Note: Every competency (ratable element) will have a comment field, and every question will have a box to type answers.  These do not display when building the form but will appear on the live preview.   Comments for competencies are optional; questions are not, so using a question is a great way to force a response.

Grouping Elements in Sections

We recommend that you group similar elements within your sections.  For example, you keep all your questions in one section and all competencies in another.  This will keep your forms organized and concise and allow you to adjust weights accordingly.  Sections with competencies will return a value based on your score formatting, while sections with questions will not.

Allowing Modifications & Allowing Goals

If you'd like your team to be able to add or remove goals from their review, you'll want to be sure your section Allows Modifications.  Managers and employees can add their goals if checked for your Goals section.

Who Scores the Section?

You can select who will fill out or score a specific section.  For example, you may want a section set aside for employee self-reflection.  This would be designated as Scorable by the Employee.
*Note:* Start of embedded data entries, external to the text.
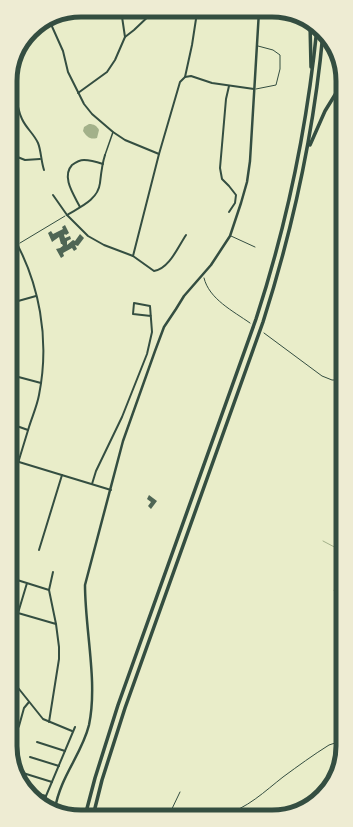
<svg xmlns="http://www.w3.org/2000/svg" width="353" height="827" font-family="Arial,sans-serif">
<rect width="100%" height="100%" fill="#e9edc9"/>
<path fill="#a3b18a" d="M89 124C94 124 97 126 99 130L97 138C90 140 87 137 83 131L84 127Z"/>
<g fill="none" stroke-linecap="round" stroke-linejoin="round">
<g stroke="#a3b18a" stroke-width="1">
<polyline points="323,541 342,551"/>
<polyline points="342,564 334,591 342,597"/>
</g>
</g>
<g fill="#4f6655">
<polygon points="65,225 69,233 66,235 65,234 63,236 64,235 65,238 70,236 71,239 67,241 67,245 73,240 75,241 80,234 84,238 78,246 75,245 77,249 74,251 72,248 63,253 64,256 61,258 56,249 60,248 64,245 63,246 62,244 61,244 59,237 52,242 48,233 51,231 53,234 63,229 62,227"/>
<polygon points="149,495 157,501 151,509 148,506 151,502 147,499"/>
</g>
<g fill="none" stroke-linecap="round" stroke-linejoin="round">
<g stroke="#344e41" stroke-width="1">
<polyline points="20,243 65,216"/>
<path d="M204 278C209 299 233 311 250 323"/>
<polyline points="264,333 322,376 332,380 342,380"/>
<polyline points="169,815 180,792"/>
<path d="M223 815C247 809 265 791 283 777 298 766 313 755 329 745L335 743 343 744"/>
</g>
<g stroke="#344e41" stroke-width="1">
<polyline points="256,89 276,85 280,69 280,55 273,50 258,46"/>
<polyline points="231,236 255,247"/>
</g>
<polyline stroke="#344e41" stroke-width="1.5" points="105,155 113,132"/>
<g stroke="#344e41" stroke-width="2">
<polyline points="121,10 125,37"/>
<polyline points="50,22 63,51 68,72 84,104 92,114 113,132 125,140 159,154"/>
<polyline points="185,77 191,76 212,83 254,89"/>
<polyline points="78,93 107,72 115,60 125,37 134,30 154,11"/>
<path d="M10 94C20 102 17 110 22 119 26 128 34 134 38 143 41 150 41 161 44 170"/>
<polyline points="10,154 25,160 40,159"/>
<path d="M53 195 67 215 88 236 104 245 133 256 154 271C169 269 178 247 186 235"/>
<path d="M80 207C74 195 61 177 72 165 76 162 79 160 84 160 90 160 97 162 103 164"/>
<polyline points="229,212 235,203 236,195 229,186 222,179 220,168 226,99 229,86"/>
<path d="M67 215C80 207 98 200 100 183 101 174 102 164 105 155"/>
<path d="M11 233C40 282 50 340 39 395 37 406 32 417 29 427 23 447 17 466 11 486"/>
<polyline points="11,248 17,244"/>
<polyline points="133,256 159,154 180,82 185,77 192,45 196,19 196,11"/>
<polyline points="11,303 36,296"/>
<polyline points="11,375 41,383"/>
<polyline points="11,424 28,430"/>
<polyline points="19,462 111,490"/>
<polyline points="92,484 96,471 122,417 147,354 152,332 150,306 134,303 133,314 151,316"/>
<polyline points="39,550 62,475"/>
<polyline points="14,579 49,590 56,624 18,613 27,583"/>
<polyline points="49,590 53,572"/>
<polyline points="12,612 18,613"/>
<polyline points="15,684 43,719 72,731"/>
<polyline points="49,722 59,659 59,647 56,624"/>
<polyline points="12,739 19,726 24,708 29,702"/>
<polyline points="37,742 65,751"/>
<polyline points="30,757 59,766"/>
<polyline points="23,773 52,782"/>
<polyline points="28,791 46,796"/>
<polyline points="45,804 46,796 75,727"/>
</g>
<path stroke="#344e41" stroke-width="2.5" d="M55 809C60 777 82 754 89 725 98 682 85 630 85 585L123 441 155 351 164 327 176 309 184 296 211 265 230 236 241 203 247 182 250 161 259 11"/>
<g stroke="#344e41" stroke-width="3.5">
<polyline points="310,24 311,67"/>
<polyline points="310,145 325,111 341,85"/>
<path d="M85 816 95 778 118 705 256 319C287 224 307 127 317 28"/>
<path d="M93 816 102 780 125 708 263 322C293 228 314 132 323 33"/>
</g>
</g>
<path d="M0 0H353V827H0ZM81 17H272A64 64 0 0 1 336 81V746A64 64 0 0 1 272 810H81A64 64 0 0 1 17 746V81A64 64 0 0 1 81 17Z" fill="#eeecd3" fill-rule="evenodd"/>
<path fill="none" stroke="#344e41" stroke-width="5" d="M81 17H272A64 64 0 0 1 336 81V746A64 64 0 0 1 272 810H81A64 64 0 0 1 17 746V81A64 64 0 0 1 81 17Z"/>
</svg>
Succession Planning and Hidden Sections

If you use Succession Planning, you will have the ability to hide sections from your employees.  These sections are used to graph the employees on the nine-box grid for the Succession Planning report.  Managers can use hidden sections related to their employees - for example, you could ask, "Is this employee eligible for a promotion or raise?" for the manager to answer but have it hidden from the employee.

It's important to know thatonce a section is hidden, you cannot change it.  In addition, hidden section ratings are not included in the overall rating for the employee or count towards reporting or Insights.
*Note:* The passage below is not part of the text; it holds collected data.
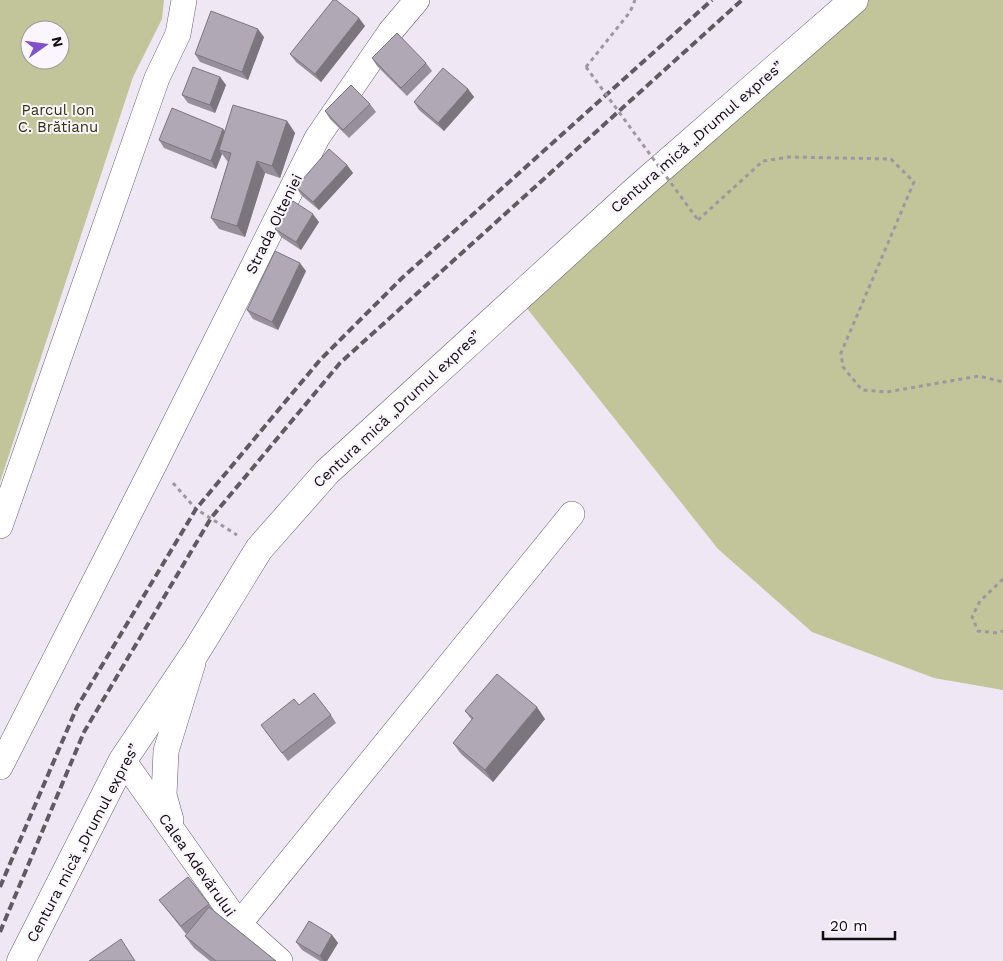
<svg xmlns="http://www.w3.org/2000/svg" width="1003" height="961" viewBox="0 0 1003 961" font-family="'Work Sans',sans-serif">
<rect width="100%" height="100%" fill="#f0e7f4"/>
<g fill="#c1c599" fill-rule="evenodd">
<path d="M0 0H164L162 19 133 77 0 482ZM30 30H60V60H30Z"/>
<polygon points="854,0 1003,0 1003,690 934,678 812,632 718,549 518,297"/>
</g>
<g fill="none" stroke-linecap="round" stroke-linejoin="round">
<g stroke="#665e69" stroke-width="26">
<g id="street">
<polyline points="0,526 157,78 178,34 184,0"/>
<polyline points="123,760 239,924 280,961"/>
<polyline points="0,767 155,463 317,138 390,32 417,0"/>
<polyline points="171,820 164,795 166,751 193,663"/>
<polyline points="239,924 572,514"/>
</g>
</g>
<g stroke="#665e69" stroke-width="29">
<polyline id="secondary" points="21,961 123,760 197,650 259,549 327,472 636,190 854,0"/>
</g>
<g stroke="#9e97a0" stroke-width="3" stroke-dasharray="4 4" stroke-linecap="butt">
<polyline points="586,67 630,12 635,0"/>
<polyline points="698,220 763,161 789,157 891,159 914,182 841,353 843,367 862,390 887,392 979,376 1003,382"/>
<polyline points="173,483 196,509 237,535"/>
<polyline points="1003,579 980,601 972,617 978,631 998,633 1003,631"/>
</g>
<use href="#street" stroke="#fff" stroke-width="25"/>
<use href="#secondary" stroke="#fff" stroke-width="28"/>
<g stroke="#605b62" stroke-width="4" stroke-dasharray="8 4" stroke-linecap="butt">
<polyline points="0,887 77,707 196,509 320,360 402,278 712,0"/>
<polyline points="0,932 84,732 211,518 340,363 742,0"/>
</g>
<polyline stroke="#9e97a0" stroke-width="3" stroke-dasharray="4 4" stroke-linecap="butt" points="586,67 698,220"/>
</g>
<g fill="#97909b">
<polygon points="365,26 321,82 296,62 290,54"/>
<polygon points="264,37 248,80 200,62 195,54"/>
<polygon points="372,58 426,63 432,71 407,96 377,66"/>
<polygon points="220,77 226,85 215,113 188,103 182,95"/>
<polygon points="468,89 474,97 444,131 419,110 414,102"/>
<polygon points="370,104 376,112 349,138 330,119 325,111"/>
<polygon points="287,121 295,133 280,178 265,173 245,237 219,229 211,218 228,162 222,154 216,169 164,148 159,140 223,129 225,131"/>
<polygon points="347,165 353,173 319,210 301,195 296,187"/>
<polygon points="319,222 301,250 281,237 275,229"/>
<polygon points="306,271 278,330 253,319 247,310"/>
<polygon points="299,705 331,715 336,723 288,761 261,725"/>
<polygon points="465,711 545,719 493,782 461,754 453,743 472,720"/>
<polygon points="159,900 209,904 213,910 276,961 210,961 194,948 185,936 188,933 186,934"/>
<polygon points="332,935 338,943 327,961 320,961 302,950 296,942"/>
</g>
<g fill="#7b767e">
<polygon points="359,18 365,26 321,82 315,74"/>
<polygon points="258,29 264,37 248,80 242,72"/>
<polygon points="220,77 226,85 215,113 210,105"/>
<polygon points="468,89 474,97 444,131 438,123"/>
<polygon points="287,121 295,133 280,178 272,166"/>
<polygon points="223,129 229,137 219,150 222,154 216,169 211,161"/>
<polygon points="257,161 265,173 245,237 237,226"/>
<polygon points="347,165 353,173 319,210 313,202"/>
<polygon points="313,214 319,222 301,250 296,242"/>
<polygon points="300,263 306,271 278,330 272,322"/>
<polygon points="537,707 545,719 493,782 485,770"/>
<polygon points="332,935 338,943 327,961 323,961 320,956"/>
</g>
<g fill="#b0a8b4" stroke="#7b767e">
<polygon points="333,0 336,0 359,18 315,74 290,54"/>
<polygon points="211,11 258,29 242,72 195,54"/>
<polygon points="397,33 426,63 401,88 372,58"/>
<polygon points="193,67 220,77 210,105 182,95"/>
<polygon points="443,68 468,89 438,123 414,102"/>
<polygon points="351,85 370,104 343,130 325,111"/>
<polygon points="233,105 287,121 272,166 257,161 237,226 211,218 231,153 219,150"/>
<polygon points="172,108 223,129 211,161 159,140"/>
<polygon points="329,149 347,165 313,202 296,187"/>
<polygon points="293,201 313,214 296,242 275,229"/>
<polygon points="275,251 300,263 272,322 247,310"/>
<polygon points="497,674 537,707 485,770 453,743 473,718 465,711"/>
<polygon points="314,693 331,715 282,753 261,725 294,699 299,705"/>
<polygon points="188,877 209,904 181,926 159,900"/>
<polygon points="209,907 276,961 216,961 185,936"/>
<polygon points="309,921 332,935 320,956 296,942"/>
<polygon points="121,939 135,961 89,961"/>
</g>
<g text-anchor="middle" stroke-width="4" stroke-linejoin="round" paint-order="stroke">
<g font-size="15" fill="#30320e" stroke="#fbf6fd">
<text x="58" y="115">Parcul Ion<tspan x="58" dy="17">C. Brătianu</tspan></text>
</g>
<g font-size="15" fill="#100d11" stroke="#fbf6fd">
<text transform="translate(697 137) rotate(-41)" y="5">Centura mică „Drumul expres”</text>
<text transform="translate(274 224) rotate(-64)" y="5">Strada Olteniei</text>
<text transform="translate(397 409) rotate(-43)" y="5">Centura mică „Drumul expres”</text>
<text transform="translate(83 843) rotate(-62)" y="5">Centura mică „Drumul expres”</text>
<text transform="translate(197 865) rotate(55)" y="5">Calea Adevărului</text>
</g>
</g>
<g transform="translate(45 45) rotate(76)"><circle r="24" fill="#fbf6fd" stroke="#9d999f"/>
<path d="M0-4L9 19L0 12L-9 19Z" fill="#8051ca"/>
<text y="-8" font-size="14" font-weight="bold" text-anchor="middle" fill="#100d11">N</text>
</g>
<path d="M823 931v8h72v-8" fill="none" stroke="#100d11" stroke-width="2.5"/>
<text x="830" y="931" font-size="15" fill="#100d11" stroke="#fbf6fd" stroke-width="4" paint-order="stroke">20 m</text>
</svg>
Don't see succession planning in your account but want to get started?  Reach out to the support team or your account manager!

4. Add or Edit Positions

Now that we've created the content (competencies & questions) and organized it into folders (sections), it's time to put it into our filing cabinet - the position!

Add the sections into the corresponding positions.  Click on the orange Add Element button, then select where you'd like this element to go within your section.  You can move them later.

You will see the option to include a single-use section.  This is an option if you want to build out something ad hoc, but we suggest following the above directions to build your questions, competencies, sections, & positions, so you can re-use them as needed.

Click here to learn more about adding a position.

5. Assign Your Positions!

Once you’ve created all your positions, the final step is to assign them to your employees! You can do this individually or using theBulk Edit feature after selecting employees.

This will be under individual employees' profiles, then Review Set > Positions.  

For bulk editing employees, this will be under Review Details > Position.


Best Practices for Review Forms

    • Keep review forms to ten to twelve elements at the most.
    • Unless you have particular needs, we suggest using a single form for every employee.
    • You cannot delete positions, sections, or competencies in bulk.
    • You can utilize the number of elements to track the contents of reviews.
    • A traffic cone icon means that the position is blank.
    • If you are utilizing an integration from your HRIS, adding a new position from your source of truth will result in a blank form being created - unless your settings copy contents from an existing position or form.
    • If you want to change an employee's position, you will lose data if the review is in scoring.  Goals and Notes will never be lost. You can learn more here.
    • If you delete a Goals section and employees or managers have already added goals to their review, these will become free-floating.
    • Allow Modifications will have to be enabled on the position level to allow them to be deleted. 
    • We suggest having employees delete goals or turn off Carry Forward Goals before removing a Goals section to avoid this issue.
    • Copying a blank position into a position with content will overwrite the content of the position, so be careful.
    • Summary comments will always appear but are entirely optional.